Forum Discussion

SpookyWatcher's avatar
SpookyWatcher
New Contributor

Pretty bad SYN ACK coming from 212.133.164.*** and follows to any ip in 68.111.***.*** that I get assigned

Every now and again, I like to connect my computer direct to the modem via live boot of kali linux with custom IPTABLES and wireshark to sniff out what's going on.

For at least 8 days now (could be much longer) logged massive syn ack's from turkey with the IP range of 212.133.164.***  They are using about 45 different ip's in that range.  So leased a new IP from cox by using 5 different computers connected straight to modem with different live boot linux iso's and instantly it followed each time.  So I grabbed a new iso of linux and live booted it (of course after verifying the download and sign) and then downloaded a different iso of manjaro ubuntu arch kali etc.

All live boot iso's connected directly to the modem and IP hopping (by switching to 5 diff computers) still showed the same attack from that turkey IP range.

So last I tethered it to an LTE device to see if it was an infection on my end and there was nothing.  Nice and quiet. (granted that's an ipv6)

But that makes me think that I'm pretty sure my end is not infected but wondering if anyone else in the cox 68.111.***.*** range was getting the same hammering from turkey with the range coming from 212.133.164.***

Just trying to eliminate that it's not an infection on my end or at the modem level (modem haunt etc.)

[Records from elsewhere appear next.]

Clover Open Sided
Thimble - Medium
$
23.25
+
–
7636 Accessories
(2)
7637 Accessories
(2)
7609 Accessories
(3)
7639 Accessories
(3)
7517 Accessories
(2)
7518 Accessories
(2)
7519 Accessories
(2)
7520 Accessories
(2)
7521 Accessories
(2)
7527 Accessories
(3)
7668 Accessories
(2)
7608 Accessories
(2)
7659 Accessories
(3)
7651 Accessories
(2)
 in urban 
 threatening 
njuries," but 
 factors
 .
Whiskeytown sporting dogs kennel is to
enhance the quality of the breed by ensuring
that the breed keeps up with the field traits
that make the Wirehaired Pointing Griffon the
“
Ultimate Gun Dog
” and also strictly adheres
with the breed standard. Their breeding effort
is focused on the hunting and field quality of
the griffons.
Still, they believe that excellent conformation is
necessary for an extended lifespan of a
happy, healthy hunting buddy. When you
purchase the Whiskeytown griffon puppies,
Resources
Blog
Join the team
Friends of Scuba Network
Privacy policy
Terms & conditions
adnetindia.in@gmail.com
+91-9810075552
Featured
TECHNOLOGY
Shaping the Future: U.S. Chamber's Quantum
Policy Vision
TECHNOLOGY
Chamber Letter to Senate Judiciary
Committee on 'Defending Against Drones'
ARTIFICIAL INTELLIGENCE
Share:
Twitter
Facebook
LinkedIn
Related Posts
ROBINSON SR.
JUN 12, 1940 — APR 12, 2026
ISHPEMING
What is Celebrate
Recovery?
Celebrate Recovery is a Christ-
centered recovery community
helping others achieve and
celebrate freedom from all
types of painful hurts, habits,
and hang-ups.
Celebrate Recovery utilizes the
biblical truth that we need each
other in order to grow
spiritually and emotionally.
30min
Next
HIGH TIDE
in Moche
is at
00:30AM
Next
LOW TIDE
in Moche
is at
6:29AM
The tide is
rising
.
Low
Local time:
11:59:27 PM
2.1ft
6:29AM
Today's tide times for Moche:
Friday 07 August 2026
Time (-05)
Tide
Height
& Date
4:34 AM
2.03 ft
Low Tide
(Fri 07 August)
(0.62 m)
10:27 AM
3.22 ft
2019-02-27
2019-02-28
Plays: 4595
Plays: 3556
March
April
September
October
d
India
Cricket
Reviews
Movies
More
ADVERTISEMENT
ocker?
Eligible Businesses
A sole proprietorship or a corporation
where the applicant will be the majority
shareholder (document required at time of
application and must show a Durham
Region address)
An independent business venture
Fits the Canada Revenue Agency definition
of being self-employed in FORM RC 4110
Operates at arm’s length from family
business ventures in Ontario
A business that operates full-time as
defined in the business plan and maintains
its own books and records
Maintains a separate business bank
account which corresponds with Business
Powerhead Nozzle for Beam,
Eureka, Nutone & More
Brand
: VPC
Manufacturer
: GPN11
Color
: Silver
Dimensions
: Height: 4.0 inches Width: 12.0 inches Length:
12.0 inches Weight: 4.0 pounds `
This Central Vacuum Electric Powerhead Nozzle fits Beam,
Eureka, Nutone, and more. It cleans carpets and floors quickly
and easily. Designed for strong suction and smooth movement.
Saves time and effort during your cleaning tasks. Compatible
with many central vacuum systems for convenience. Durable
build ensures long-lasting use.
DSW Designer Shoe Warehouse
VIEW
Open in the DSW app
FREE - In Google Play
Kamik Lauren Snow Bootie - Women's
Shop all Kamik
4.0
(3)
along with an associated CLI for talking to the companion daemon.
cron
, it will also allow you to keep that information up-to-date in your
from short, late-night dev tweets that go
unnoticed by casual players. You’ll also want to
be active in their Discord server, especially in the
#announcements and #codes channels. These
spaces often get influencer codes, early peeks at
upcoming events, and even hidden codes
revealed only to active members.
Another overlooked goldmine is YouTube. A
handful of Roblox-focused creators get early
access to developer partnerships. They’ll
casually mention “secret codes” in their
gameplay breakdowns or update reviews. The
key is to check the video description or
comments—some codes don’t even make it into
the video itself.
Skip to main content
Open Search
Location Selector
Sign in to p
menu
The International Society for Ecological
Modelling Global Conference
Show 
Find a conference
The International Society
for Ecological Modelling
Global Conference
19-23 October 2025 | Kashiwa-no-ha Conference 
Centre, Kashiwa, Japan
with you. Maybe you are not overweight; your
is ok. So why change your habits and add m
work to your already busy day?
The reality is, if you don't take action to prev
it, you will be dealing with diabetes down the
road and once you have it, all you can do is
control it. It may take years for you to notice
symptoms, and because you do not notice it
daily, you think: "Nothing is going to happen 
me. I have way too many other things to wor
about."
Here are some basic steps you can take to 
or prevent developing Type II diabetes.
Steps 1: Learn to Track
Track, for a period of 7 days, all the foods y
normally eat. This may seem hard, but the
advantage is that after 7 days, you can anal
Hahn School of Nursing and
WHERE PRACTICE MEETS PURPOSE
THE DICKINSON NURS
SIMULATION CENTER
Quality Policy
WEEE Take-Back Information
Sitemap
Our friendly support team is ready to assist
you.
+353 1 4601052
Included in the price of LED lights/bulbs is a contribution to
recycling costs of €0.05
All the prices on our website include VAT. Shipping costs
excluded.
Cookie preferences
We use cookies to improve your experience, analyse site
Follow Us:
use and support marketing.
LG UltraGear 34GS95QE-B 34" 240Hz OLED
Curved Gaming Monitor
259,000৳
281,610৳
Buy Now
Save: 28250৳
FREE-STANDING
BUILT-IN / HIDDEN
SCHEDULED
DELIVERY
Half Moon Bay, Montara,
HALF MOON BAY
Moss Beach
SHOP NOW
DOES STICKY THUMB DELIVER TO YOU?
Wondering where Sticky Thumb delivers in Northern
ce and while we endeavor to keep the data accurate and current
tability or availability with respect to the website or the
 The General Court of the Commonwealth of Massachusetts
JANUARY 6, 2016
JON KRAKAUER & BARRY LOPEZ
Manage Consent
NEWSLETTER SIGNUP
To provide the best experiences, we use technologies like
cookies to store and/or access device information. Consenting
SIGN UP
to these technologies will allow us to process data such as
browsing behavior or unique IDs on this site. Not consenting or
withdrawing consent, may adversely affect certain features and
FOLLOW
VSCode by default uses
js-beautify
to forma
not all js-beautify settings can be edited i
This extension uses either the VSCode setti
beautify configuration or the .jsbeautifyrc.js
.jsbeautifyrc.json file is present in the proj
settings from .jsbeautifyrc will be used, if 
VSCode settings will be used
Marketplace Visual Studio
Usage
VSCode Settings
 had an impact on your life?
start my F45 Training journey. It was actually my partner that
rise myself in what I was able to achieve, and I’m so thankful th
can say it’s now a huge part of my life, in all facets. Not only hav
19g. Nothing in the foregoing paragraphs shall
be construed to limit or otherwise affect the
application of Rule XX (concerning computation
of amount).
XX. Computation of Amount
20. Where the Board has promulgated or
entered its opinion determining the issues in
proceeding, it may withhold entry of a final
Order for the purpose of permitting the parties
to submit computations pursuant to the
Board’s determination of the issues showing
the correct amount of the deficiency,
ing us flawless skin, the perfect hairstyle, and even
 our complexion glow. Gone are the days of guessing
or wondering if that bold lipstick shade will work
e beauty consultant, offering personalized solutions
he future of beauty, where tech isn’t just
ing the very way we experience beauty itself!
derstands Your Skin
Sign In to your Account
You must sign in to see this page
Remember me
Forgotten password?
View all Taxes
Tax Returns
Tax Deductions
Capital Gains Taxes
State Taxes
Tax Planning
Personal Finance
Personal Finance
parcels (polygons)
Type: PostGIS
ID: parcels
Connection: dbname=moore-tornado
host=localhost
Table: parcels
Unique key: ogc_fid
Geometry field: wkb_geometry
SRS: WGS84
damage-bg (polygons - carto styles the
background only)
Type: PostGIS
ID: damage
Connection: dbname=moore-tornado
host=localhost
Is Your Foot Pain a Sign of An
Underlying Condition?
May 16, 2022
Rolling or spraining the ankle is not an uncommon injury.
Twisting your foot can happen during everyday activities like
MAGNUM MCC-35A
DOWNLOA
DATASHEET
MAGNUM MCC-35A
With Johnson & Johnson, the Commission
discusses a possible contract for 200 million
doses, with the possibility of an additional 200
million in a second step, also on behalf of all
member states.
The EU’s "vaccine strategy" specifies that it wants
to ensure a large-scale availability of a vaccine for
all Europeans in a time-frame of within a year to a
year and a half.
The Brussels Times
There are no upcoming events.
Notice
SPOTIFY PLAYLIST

Thx    p.s.  There are no windows installs connected to my network.  Only linux and apple on main and all other IOT's are on seperate vlans.  And again it followed when my network was not connected and it was just straight to modem with 5 different computers using 5 different distros.

2 Replies

  • Bruce's avatar
    Bruce
    Honored Contributor III

    Cox apparently doesn't sniff at their edge routers.

    • SpookyWatcher's avatar
      SpookyWatcher
      New Contributor

      Not too long after creating this thread the intense and relentless hammering from 212.133.164.*** finally stopped.  Lasted at least 9 days.  Hadn't looked before that time for a while so it could have been longer.  But now it's just the normal occasional drive by.